* begin *

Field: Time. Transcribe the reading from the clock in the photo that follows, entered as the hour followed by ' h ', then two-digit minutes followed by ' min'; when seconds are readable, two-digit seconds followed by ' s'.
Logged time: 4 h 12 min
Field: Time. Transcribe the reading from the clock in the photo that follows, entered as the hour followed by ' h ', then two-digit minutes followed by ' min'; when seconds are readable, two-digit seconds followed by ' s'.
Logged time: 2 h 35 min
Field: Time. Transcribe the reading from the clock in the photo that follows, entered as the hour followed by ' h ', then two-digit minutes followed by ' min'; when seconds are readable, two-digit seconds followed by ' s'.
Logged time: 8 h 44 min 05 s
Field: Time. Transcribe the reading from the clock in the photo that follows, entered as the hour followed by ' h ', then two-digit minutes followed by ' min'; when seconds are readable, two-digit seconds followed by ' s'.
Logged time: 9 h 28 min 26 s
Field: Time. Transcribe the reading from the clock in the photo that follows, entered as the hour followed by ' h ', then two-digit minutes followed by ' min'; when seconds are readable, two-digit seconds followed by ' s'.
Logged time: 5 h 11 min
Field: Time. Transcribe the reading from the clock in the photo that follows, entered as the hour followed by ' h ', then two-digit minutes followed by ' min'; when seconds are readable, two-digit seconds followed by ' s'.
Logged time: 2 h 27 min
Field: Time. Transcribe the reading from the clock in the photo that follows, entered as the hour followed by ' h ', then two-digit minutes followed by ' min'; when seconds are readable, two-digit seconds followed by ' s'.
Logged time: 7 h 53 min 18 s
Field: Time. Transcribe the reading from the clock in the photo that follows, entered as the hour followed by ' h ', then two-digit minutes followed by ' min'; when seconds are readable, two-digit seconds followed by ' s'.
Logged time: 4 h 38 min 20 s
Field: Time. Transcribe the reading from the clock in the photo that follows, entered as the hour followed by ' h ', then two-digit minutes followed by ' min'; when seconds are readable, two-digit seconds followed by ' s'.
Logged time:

* end *

Exercise details =
Which lines of the data above contain the word "Logged"? Gather every one of them and copy each line in full.

Finished task =
Logged time: 4 h 12 min
Logged time: 2 h 35 min
Logged time: 8 h 44 min 05 s
Logged time: 9 h 28 min 26 s
Logged time: 5 h 11 min
Logged time: 2 h 27 min
Logged time: 7 h 53 min 18 s
Logged time: 4 h 38 min 20 s
Logged time:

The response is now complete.